«O Sacadura Cabral era assim há 28 anos e um dia...
Foto tirada em Heathrow.
Ás 21h35 do dia 19 Novembro de 1977, o voo TP425 tentava aterrar no Aeroporto de Santa Catarina na Ilha da Madeira. A tripulação, cansada do 5º voo desse dia, tentava uma terceira aterragem na pista 24 num dia de temporal, com muita chuva e consequente fraca visibilidade.
O comandante João Costa sabia que caso não conseguissem aterrar, teriam de divergir para o Porto Santo onde não haveria de modo algum alojamento para os 156 passageiros e 8 tripulantes que vinham de Bruxelas via Lisboa. Consequentemente seria necessário divergir para a Gran Canária a 400km de distância.
A aeronave era um B.727-282ADV, versão 200 com capacidade para 189 passageiros e fabricada para a TAP (dai o código 82) e entregue 2 anos antes. Era um tri-reactor (com motores Pratt&Whitney JT8D), número 1096 da linha de produção. Ostentava o nome do pioneiro da aviação portuguesa, Sacadura Cabral, curiosamente falecido num acidente aéreo no Canal da Mancha.
(foto tirada em Agosto do ano anterior em Palma de Mallorca).
As cores da TAP eram ainda o branco e vermelho, a mudança para verde e vermelho seria para três anos mais tarde. Na altura ainda se lia "Transportes Aéreos Portugueses" ao longo da fuselagem.
O meu pai era funcionário da TAP e como este era o último voo do dia estava na torre de controlo (outros tempos...) a ver a chegada para ir para casa dormir.
Após a aproximação o avião aterra muito para além do normal, faz aquaplaning numa pista muito molhada e sai pela cabeceira da pista fora, que tinha um desnivel de dezenas de metros em relação á estrada. Cai uns metros mais abaixo em cima de uma pequena ponte de pedra, desfaz-se em duas partes, a traseira que fica cortada atrás das asas em cima da ponte e o resto que cai na praia de calhau e irrompe num mar de chamas.

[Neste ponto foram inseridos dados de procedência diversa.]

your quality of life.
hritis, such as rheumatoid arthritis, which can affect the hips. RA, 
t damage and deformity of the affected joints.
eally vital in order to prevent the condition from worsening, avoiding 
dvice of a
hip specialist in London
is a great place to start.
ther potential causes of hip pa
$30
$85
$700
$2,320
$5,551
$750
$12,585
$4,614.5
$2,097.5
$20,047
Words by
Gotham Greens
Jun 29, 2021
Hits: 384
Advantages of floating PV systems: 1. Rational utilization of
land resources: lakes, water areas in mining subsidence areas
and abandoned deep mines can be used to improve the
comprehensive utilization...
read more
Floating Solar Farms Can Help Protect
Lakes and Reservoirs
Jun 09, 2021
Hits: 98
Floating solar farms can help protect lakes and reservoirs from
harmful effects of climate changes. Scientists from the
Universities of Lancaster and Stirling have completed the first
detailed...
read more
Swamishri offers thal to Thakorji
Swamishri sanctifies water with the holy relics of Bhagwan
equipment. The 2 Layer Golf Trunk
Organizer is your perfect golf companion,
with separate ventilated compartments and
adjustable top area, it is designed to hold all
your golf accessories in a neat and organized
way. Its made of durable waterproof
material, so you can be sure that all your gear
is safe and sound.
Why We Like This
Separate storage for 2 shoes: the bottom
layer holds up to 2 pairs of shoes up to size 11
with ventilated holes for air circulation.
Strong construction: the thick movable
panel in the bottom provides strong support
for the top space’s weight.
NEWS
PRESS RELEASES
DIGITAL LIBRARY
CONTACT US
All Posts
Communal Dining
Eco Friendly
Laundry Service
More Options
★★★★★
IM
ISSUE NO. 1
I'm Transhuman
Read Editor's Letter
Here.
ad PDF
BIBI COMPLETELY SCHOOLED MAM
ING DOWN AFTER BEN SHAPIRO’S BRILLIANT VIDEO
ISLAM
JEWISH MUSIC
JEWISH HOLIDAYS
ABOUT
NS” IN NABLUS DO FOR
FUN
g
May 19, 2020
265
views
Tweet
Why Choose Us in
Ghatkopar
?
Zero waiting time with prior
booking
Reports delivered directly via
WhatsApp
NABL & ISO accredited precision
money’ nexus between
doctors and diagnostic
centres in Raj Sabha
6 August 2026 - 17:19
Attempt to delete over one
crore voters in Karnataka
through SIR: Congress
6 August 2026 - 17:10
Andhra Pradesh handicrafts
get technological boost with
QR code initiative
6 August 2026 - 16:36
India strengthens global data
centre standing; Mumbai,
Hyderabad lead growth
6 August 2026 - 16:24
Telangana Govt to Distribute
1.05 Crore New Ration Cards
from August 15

Eu tinha 6 meses e estava com a minha mãe e uma empregada em casa, a 700m do acontecimento. Ouviu-se um estrondo e inicialmente pensou-se num trovão. Saindo á rua verificava-se uma fumaceira no meio do temporal. e ubindo ao terraço a minha mãe conseguiu ver o intenso fogareu que consumia os destroços do avião.
Na altura não havia nada que se parecesse com a via rápida e foi um caos tanto de carros de bombeiros, muitos vindos do Funchal e arredores, e carros de curiosos. A estrada teve de ser interrompida pela policia para só deixar passar a ajuda.
No aeroporto o caos instalou-se, funcionários da TAP e aeroporto nem sabiam o que fazer com o choque. Tinham que ir contar a novidade aos familiares dos passageiros á espera na aerogare.
Uma colega do pai na altura foi a sair da aerogare e aparece um taxi donde salta um belga todo coberto de sangue em estado de choque a rogar para contarem a sua familia que estava bem.
Lembrava-se apenas do choque inicial do avião e tinha voltado a si no meio do calhau com a água do mar a bater-lhe.
De manhã cedo a cauda do avião foi pintada de branco para evitar a má imagem da companhia nos media. Não se julgue isto uma prática totalmente em desuso, ainda há poucos anos um A320 da Air France bateu com o nariz no chão após falha no trem dianteiro e o logotipo na cauda e nome na fuselagem foram tapados.
As urnas funerárias existentes na Ilha da Madeira não chegavam para as "encomendas".
No rescaldo:
Pessoas à bordo: 8 tripulantes e 156 passageiros = 164
Vítimas fatais: 6 tripulantes e 125 passageiros = 131
A TAP deixou de operar o modelo 727 da série 200 para a Madeira, passando apenas a operar o 727-100, 5 metros mais curto e com capacidade para menos 60 passageiros.
Anos e anos consecutivos os pilotos passaram a soltar o travão na descolagem só após os motores estarem ao máximo. Na aterragem spoilers activados e redução de potência logo em cima da pista para aproveitar o comprimento ao máximo, originando um sopapo seguro no touchdown.